Seinen rasanten Aufstieg zur Nummer eins wurde ihm erst im Nachhinein richtig bewusst: "Ich hatte nicht wirklich viel Zeit und war voll in diesem Rausch drin."

Trapp will an seine guten Leistungen anknüpfen: "Letztes Jahr war das erste richtige Profijahr für mich und ich war regelmäßig dabei. Aber ich habe mir die Chance auch erarbeitetet und jetzt will ich das Vertrauen des Trainers bestätigen."

Ein großes Lob spricht er seinem Torwarttrainer Gerald Ehrmann aus. Dieser hatte zuvor schon Roman Weidenfeller, Tim Wiese, Florian Fromlowitz und Tobias Sippel groß gemacht.

"Die Art wie er mit uns umgeht, ist phänomenal", erzählt Trapp: "Ich habe noch nicht so viele Torwarttrainer gehabt, aber er vermittelt uns viel und er lebt den Siegeswillen und den Ehrgeiz vor."

Für den Keeper nimmt Ehrmann eine besondere Rolle ein: "Der "Gerry" ist wie eine Art sportlicher Vater für mich. Wenn ich ein Problem habe oder etwas Außergewöhnliches passiert, wie das Angebot von Schalke, dann ist er natürlich auch ein Ansprechpartner für mich."
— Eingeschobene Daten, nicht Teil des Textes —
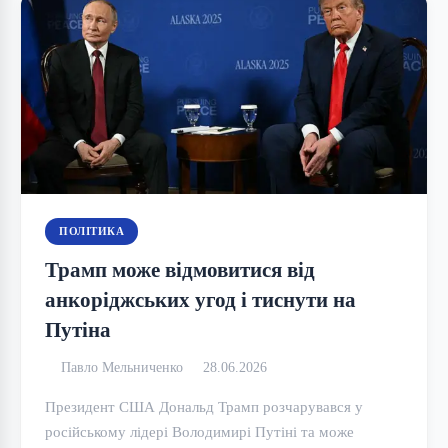
ПОЛІТИКА
Трамп може відмовитися від
анкоріджських угод і тиснути на
Путіна
Павло Мельниченко
28.06.2026
Президент США Дональд Трамп розчарувався у
російському лідері Володимирі Путіні та може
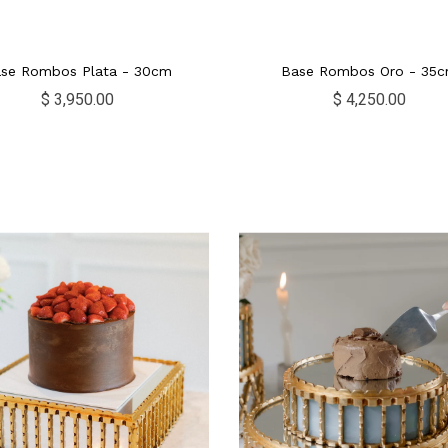
se Rombos Plata - 30cm
Base Rombos Oro - 35
$ 3,950.00
$ 4,250.00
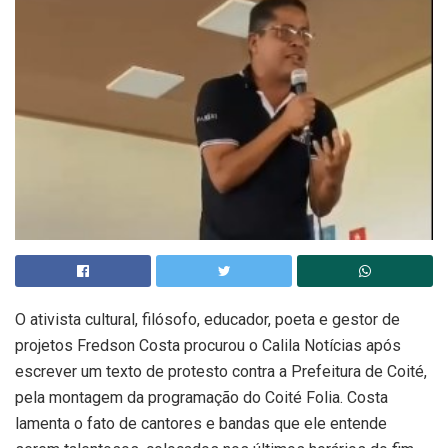
O ativista cultural, filósofo, educador, poeta e gestor de
projetos Fredson Costa procurou o Calila Notícias após
escrever um texto de protesto contra a Prefeitura de Coité,
pela montagem da programação do Coité Folia. Costa
lamenta o fato de cantores e bandas que ele entende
Daran, dass der Wechsel zu den Königsblauen scheiterte, hätten "mehre Faktoren mitgespielt", sein Torwarttrainer sei aber neutral geblieben.

"Ich bin auf keinen Fall unglücklich, dass der Wechsel nicht geklappt hat", so Trapp: "Auch Abstiegskampf mit dem FCK kann für meine Entwicklung sehr hilfreich sein. Und das Training vom "Gerry" natürlich auch."